The Soviet Union conducted a policy of Russification by encouraging Russians and other Russian-speaking ethnic groups of the Soviet Union to settle in the Baltic Republics. Today, ethnic Russian immigrants from the former Soviet Union and their descendants make up a sizable minority in the Baltic states, particularly in Latvia (about one-quarter of the total population and close to one-half in the capital Riga) and Estonia (one-quarter of the population).

Because the three Baltic states had been occupied by Soviet Union later than other territories (hence, e.g., the higher living standard), there was a strong feeling of national identity (often labeled "bourgeois nationalism" by Soviets) and popular resentment towards the imposed Soviet rule in the three countries, in combination with Soviet cultural policy, which employed superficial multiculturalism (in order for the Soviet Union to appear as a multinational union based on free will of peoples) in limits allowed by the Communist "internationalist" (but in effect pro-Russification) ideology and under tight control of the Communist Party (those of the Baltic nationals who crossed the line were called "bourgeois nationalists" and repressed). This let Estonians, Latvians and Lithuanians preserve a high degree of Europe-oriented national identity.[37] In Soviet times this made them appear as the "West" of the Soviet Union in the cultural and political sense, thus as close to emigration a Russian could get without leaving the Soviet Union.

Languages

The languages of Baltic nations belong to two distinct language families. The Latvian and Lithuanian languages belong to the Indo-European language family and are the only extant members of the Baltic language group (or more specifically, Eastern Baltic subgroup of Baltic). The Estonian and Livonian language, on the other hand, are not Indo-European languages and instead they belong to the Balto-Finnic branch of the Uralic languages, being closely related to the Finnish language. Livonian language however has had an important role in the development of Latvian. For example, the fixed first syllable stress in Latvian owes its existence to Livonian influence. Lithuanian, in turn, has retained the archaic mobile stress system, among other examples.)

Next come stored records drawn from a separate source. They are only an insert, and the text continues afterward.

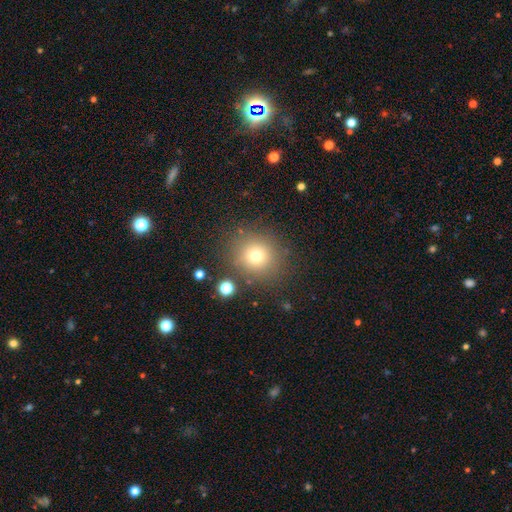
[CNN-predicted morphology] Smooth or featured? Predicted: smooth (p=0.72). How rounded? Predicted: round (p=0.87). Merging? Predicted: none (p=0.83).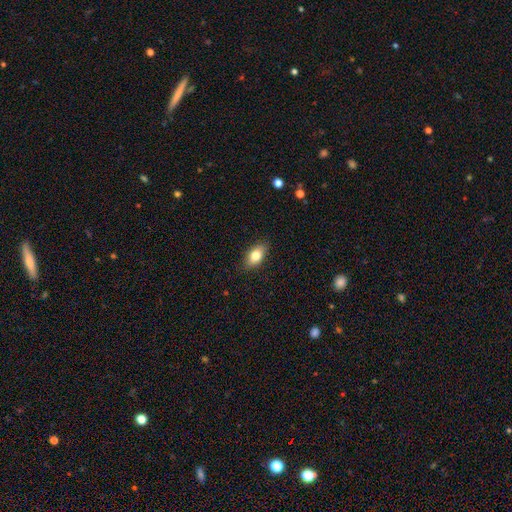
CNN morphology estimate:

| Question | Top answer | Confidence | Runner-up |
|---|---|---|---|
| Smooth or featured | smooth | 80% | featured or disk (13%) |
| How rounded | in between | 88% | round (6%) |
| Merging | none | 87% | minor disturbance (10%) |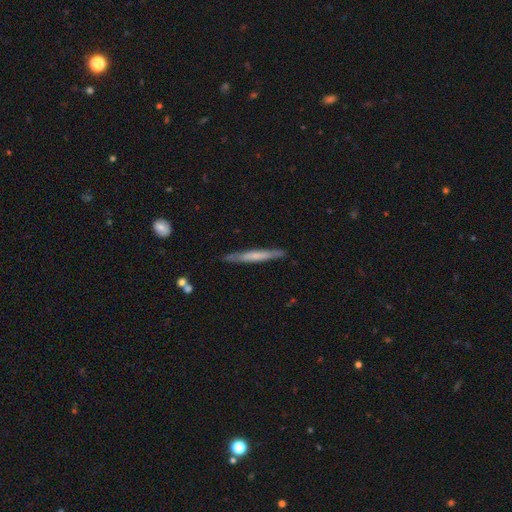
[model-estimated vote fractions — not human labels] Smooth or featured? smooth (51%)
How rounded? cigar-shaped (96%)
Merging? none (87%)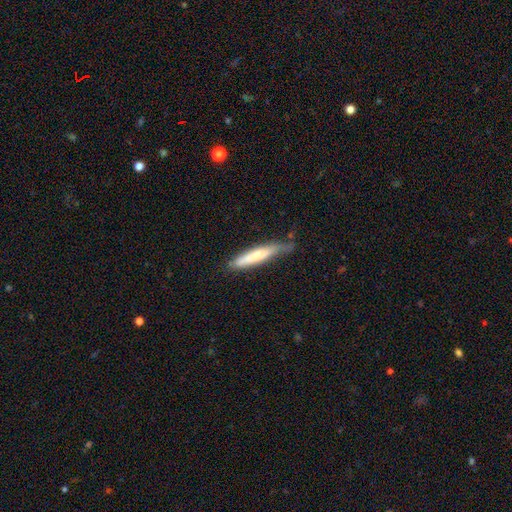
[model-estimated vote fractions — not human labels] Smooth or featured?
  - smooth: 64% *
  - featured or disk: 31%
  - star or artifact: 6%
How rounded?
  - cigar-shaped: 91% *
  - in between: 7%
  - round: 1%
Merging?
  - none: 59% *
  - minor disturbance: 31%
  - major disturbance: 7%
  - merger: 3%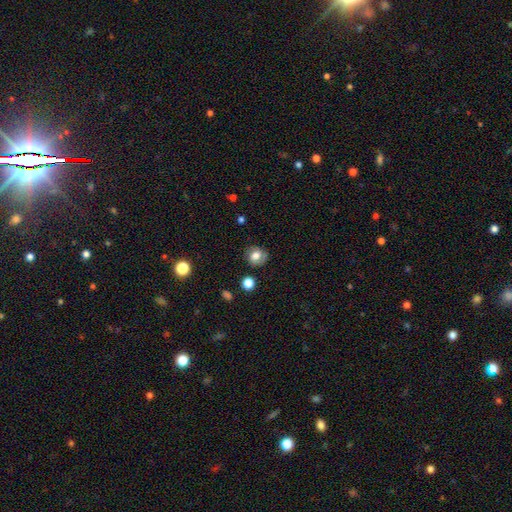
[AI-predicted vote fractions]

Catholic Church of All Saints, Vilnius, Lithuania

Apart from the indigenous languages, German was the dominant language in Estonia and Latvia in academics, professional life, and upper society from the 13th century until World War I. Polish served a similar function in Lithuania. Numerous Swedish loanwords have made it into the Estonian language; it was under the Swedish rule that schools were established and education propagated in the 17th century. Swedish remains spoken in Estonia, particularly the Estonian Swedish dialect of the Estonian Swedes of northern Estonia and the islands (though many fled to Sweden as the Soviet Union invaded and re-occupied Estonia in 1944). There is also significant proficiency in Finnish in Estonia owing to its closeness to the native Estonian and also the widespread practice of listening to Finnish broadcasts during the Soviet era. Russian also achieved significant usage particularly in commerce.

Russian was the most commonly studied foreign language at all levels of schooling during the Soviet era. Despite schooling available and administration conducted in local languages, Russian settlers were neither encouraged nor motivated to learn the official local languages, so knowledge of Russian became a practical necessity in daily life. Even to this day, a majority of all Baltic inhabitants (regardless of ethnicity) profess to be proficient in Russian, especially among those who lived during Soviet rule.

Sports

During the Soviet era, the Baltic countries did not enter international sports competitions as an independent nation.

Basketball is a notable sport across the Baltic states. Teams from the three countries compete in the respective national championships and the Baltic Basketball League. The Lithuanian teams have been the strongest, with the BC Žalgiris winning the 1999 FIBA Euroleague.

The Lithuania men's national basketball team has won the EuroBasket on three occasions and has claimed third place at the 2010 World Cup and three Olympic tournaments. Meanwhile, the Latvia men's national basketball team won the 1935 Eurobasket and finished second in 1939, but has performed poorly since the 1990s. Lithuania hosted the Eurobasket in 1939 and 2011, whereas Latvia was one of the hosts in 2015. The historic Lithuanian basketball team Kauno Žalgiris won the Euroleague in 1999. However, the Latvia women's national basketball team finished fourth at the 2007 Eurobasket.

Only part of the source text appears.